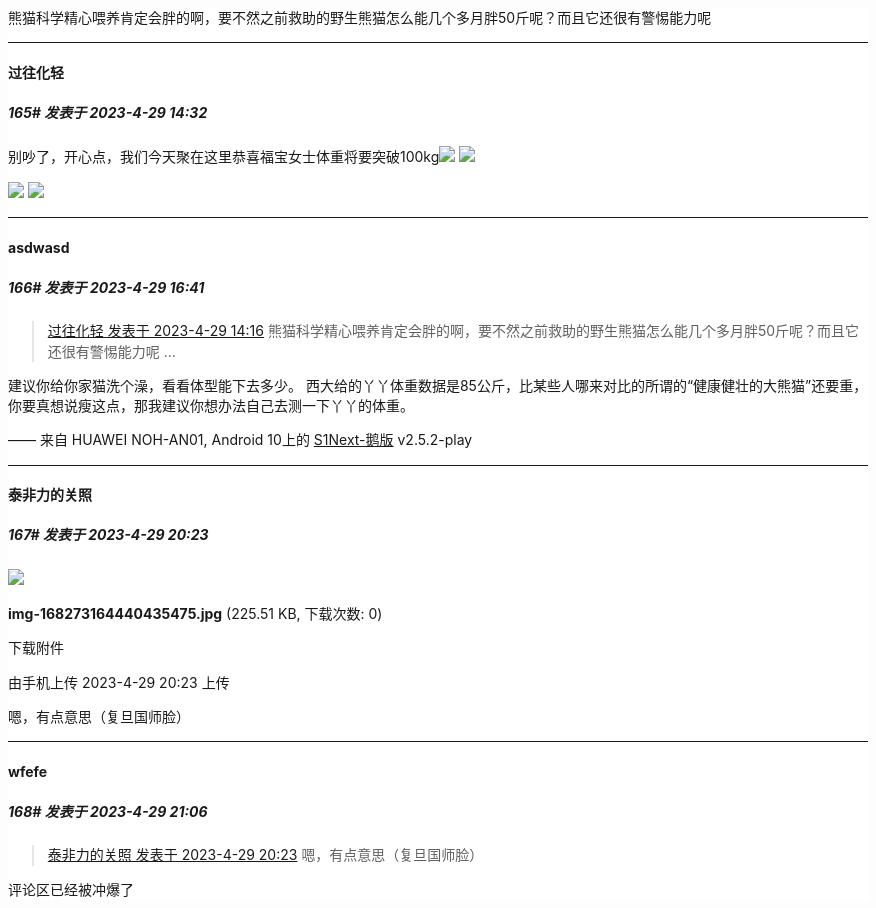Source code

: 熊猫科学精心喂养肯定会胖的啊，要不然之前救助的野生熊猫怎么能几个多月胖50斤呢？而且它还很有警惕能力呢

*****

####  过往化轻  
##### 165#       发表于 2023-4-29 14:32

别吵了，开心点，我们今天聚在这里恭喜福宝女士体重将要突破100kg<img src="https://static.saraba1st.com/image/smiley/face2017/033.png" referrerpolicy="no-referrer">
<img src="https://p.sda1.dev/11/17fb39f9234a50ad685d62ac874e2859/CMP_20230429143141521.jpeg" referrerpolicy="no-referrer">

<img src="https://p.sda1.dev/11/6fca0919bb4297202fe5cbd4ef44c5f7/CMP_20230429143141562.jpeg" referrerpolicy="no-referrer">

<img src="https://p.sda1.dev/11/fd14fd3da72ac68f5000b9c0d2731e78/CMP_20230429143141611.jpeg" referrerpolicy="no-referrer">


*****

####  asdwasd  
##### 166#       发表于 2023-4-29 16:41

<blockquote><a href="httphttps://bbs.saraba1st.com/2b/forum.php?mod=redirect&amp;goto=findpost&amp;pid=60660444&amp;ptid=2131179" target="_blank">过往化轻 发表于 2023-4-29 14:16</a>
熊猫科学精心喂养肯定会胖的啊，要不然之前救助的野生熊猫怎么能几个多月胖50斤呢？而且它还很有警惕能力呢 ...</blockquote>
建议你给你家猫洗个澡，看看体型能下去多少。
西大给的丫丫体重数据是85公斤，比某些人哪来对比的所谓的“健康健壮的大熊猫”还要重，你要真想说瘦这点，那我建议你想办法自己去测一下丫丫的体重。

—— 来自 HUAWEI NOH-AN01, Android 10上的 [S1Next-鹅版](https://github.com/ykrank/S1-Next/releases) v2.5.2-play


*****

####  泰非力的关照  
##### 167#       发表于 2023-4-29 20:23

<img src="https://img.saraba1st.com/forum/202304/29/202327n7hh6cuhm7myizsx.jpg" referrerpolicy="no-referrer">

<strong>img-168273164440435475.jpg</strong> (225.51 KB, 下载次数: 0)

下载附件

由手机上传
2023-4-29 20:23 上传

嗯，有点意思（复旦国师脸）


*****

####  wfefe  
##### 168#       发表于 2023-4-29 21:06

<blockquote><a href="httphttps://bbs.saraba1st.com/2b/forum.php?mod=redirect&amp;goto=findpost&amp;pid=60663822&amp;ptid=2131179" target="_blank">泰非力的关照 发表于 2023-4-29 20:23</a>
嗯，有点意思（复旦国师脸）</blockquote>
评论区已经被冲爆了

______

Read the data above and pull out each line that holds the string "ptid".

<blockquote><a href="httphttps://bbs.saraba1st.com/2b/forum.php?mod=redirect&amp;goto=findpost&amp;pid=60660444&amp;ptid=2131179" target="_blank">过往化轻 发表于 2023-4-29 14:16</a>
<blockquote><a href="httphttps://bbs.saraba1st.com/2b/forum.php?mod=redirect&amp;goto=findpost&amp;pid=60663822&amp;ptid=2131179" target="_blank">泰非力的关照 发表于 2023-4-29 20:23</a>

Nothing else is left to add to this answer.